● **What you should do**
Word for word, repeat all of the entries below.

(Page-level text extractions)
··········
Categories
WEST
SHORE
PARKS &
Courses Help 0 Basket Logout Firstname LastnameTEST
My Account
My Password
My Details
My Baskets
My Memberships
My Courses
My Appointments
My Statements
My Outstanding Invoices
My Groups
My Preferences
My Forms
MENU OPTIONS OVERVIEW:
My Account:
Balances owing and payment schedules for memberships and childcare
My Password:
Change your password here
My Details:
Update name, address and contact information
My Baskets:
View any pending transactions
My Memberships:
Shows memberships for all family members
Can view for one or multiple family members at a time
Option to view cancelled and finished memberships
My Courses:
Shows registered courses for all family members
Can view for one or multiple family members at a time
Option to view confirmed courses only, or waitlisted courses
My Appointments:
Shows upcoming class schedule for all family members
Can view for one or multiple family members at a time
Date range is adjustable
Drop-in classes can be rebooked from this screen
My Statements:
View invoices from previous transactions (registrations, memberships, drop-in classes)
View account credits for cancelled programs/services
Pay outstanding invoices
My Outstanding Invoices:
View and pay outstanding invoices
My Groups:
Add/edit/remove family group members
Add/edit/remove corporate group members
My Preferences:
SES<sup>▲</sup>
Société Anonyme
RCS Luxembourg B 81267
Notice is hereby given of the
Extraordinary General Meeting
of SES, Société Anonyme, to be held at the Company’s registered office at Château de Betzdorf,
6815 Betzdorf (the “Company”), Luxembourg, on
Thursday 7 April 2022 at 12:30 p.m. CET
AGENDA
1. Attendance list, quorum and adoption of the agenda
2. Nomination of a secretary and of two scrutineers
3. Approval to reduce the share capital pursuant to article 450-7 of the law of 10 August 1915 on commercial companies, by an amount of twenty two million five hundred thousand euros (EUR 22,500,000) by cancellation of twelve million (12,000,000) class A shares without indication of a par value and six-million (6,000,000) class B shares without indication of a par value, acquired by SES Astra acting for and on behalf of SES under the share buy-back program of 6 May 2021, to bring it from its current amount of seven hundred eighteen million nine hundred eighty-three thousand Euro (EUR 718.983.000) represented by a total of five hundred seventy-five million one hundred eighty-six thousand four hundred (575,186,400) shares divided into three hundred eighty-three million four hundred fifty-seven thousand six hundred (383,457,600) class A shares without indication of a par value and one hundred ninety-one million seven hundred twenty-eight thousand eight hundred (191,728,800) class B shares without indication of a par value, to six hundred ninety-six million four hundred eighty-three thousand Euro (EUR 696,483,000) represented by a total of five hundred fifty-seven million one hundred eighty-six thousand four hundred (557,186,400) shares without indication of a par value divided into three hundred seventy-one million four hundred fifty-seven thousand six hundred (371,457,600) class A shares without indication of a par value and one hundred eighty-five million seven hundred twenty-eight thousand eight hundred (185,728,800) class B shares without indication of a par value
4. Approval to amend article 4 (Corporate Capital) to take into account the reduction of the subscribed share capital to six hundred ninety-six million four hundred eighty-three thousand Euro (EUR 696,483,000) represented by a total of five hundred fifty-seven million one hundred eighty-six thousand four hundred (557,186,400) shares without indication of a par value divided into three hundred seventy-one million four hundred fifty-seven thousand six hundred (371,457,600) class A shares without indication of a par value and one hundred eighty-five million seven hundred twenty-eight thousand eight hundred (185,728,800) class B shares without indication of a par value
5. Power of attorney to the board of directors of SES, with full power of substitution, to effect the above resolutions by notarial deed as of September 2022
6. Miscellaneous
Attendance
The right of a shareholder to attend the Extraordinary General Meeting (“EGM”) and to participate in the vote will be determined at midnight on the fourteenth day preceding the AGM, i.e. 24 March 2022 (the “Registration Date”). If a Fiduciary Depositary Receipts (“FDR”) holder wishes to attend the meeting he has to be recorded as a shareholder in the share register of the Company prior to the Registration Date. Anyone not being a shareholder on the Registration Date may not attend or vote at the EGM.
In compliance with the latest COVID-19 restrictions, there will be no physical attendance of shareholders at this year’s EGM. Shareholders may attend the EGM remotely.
··········
● **Solution below**
Categories
WEST
SHORE
PARKS &
Courses Help 0 Basket Logout Firstname LastnameTEST
My Account
My Password
My Details
My Baskets
My Memberships
My Courses
My Appointments
My Statements
My Outstanding Invoices
My Groups
My Preferences
My Forms
MENU OPTIONS OVERVIEW:
My Account:
Balances owing and payment schedules for memberships and childcare
My Password:
Change your password here
My Details:
Update name, address and contact information
My Baskets:
View any pending transactions
My Memberships:
Shows memberships for all family members
Can view for one or multiple family members at a time
Option to view cancelled and finished memberships
My Courses:
Shows registered courses for all family members
Can view for one or multiple family members at a time
Option to view confirmed courses only, or waitlisted courses
My Appointments:
Shows upcoming class schedule for all family members
Can view for one or multiple family members at a time
Date range is adjustable
Drop-in classes can be rebooked from this screen
My Statements:
View invoices from previous transactions (registrations, memberships, drop-in classes)
View account credits for cancelled programs/services
Pay outstanding invoices
My Outstanding Invoices:
View and pay outstanding invoices
My Groups:
Add/edit/remove family group members
Add/edit/remove corporate group members
My Preferences:
SES<sup>▲</sup>
Société Anonyme
RCS Luxembourg B 81267
Notice is hereby given of the
Extraordinary General Meeting
of SES, Société Anonyme, to be held at the Company’s registered office at Château de Betzdorf,
6815 Betzdorf (the “Company”), Luxembourg, on
Thursday 7 April 2022 at 12:30 p.m. CET
AGENDA
1. Attendance list, quorum and adoption of the agenda
2. Nomination of a secretary and of two scrutineers
3. Approval to reduce the share capital pursuant to article 450-7 of the law of 10 August 1915 on commercial companies, by an amount of twenty two million five hundred thousand euros (EUR 22,500,000) by cancellation of twelve million (12,000,000) class A shares without indication of a par value and six-million (6,000,000) class B shares without indication of a par value, acquired by SES Astra acting for and on behalf of SES under the share buy-back program of 6 May 2021, to bring it from its current amount of seven hundred eighteen million nine hundred eighty-three thousand Euro (EUR 718.983.000) represented by a total of five hundred seventy-five million one hundred eighty-six thousand four hundred (575,186,400) shares divided into three hundred eighty-three million four hundred fifty-seven thousand six hundred (383,457,600) class A shares without indication of a par value and one hundred ninety-one million seven hundred twenty-eight thousand eight hundred (191,728,800) class B shares without indication of a par value, to six hundred ninety-six million four hundred eighty-three thousand Euro (EUR 696,483,000) represented by a total of five hundred fifty-seven million one hundred eighty-six thousand four hundred (557,186,400) shares without indication of a par value divided into three hundred seventy-one million four hundred fifty-seven thousand six hundred (371,457,600) class A shares without indication of a par value and one hundred eighty-five million seven hundred twenty-eight thousand eight hundred (185,728,800) class B shares without indication of a par value
4. Approval to amend article 4 (Corporate Capital) to take into account the reduction of the subscribed share capital to six hundred ninety-six million four hundred eighty-three thousand Euro (EUR 696,483,000) represented by a total of five hundred fifty-seven million one hundred eighty-six thousand four hundred (557,186,400) shares without indication of a par value divided into three hundred seventy-one million four hundred fifty-seven thousand six hundred (371,457,600) class A shares without indication of a par value and one hundred eighty-five million seven hundred twenty-eight thousand eight hundred (185,728,800) class B shares without indication of a par value
5. Power of attorney to the board of directors of SES, with full power of substitution, to effect the above resolutions by notarial deed as of September 2022
6. Miscellaneous
Attendance
The right of a shareholder to attend the Extraordinary General Meeting (“EGM”) and to participate in the vote will be determined at midnight on the fourteenth day preceding the AGM, i.e. 24 March 2022 (the “Registration Date”). If a Fiduciary Depositary Receipts (“FDR”) holder wishes to attend the meeting he has to be recorded as a shareholder in the share register of the Company prior to the Registration Date. Anyone not being a shareholder on the Registration Date may not attend or vote at the EGM.
In compliance with the latest COVID-19 restrictions, there will be no physical attendance of shareholders at this year’s EGM. Shareholders may attend the EGM remotely.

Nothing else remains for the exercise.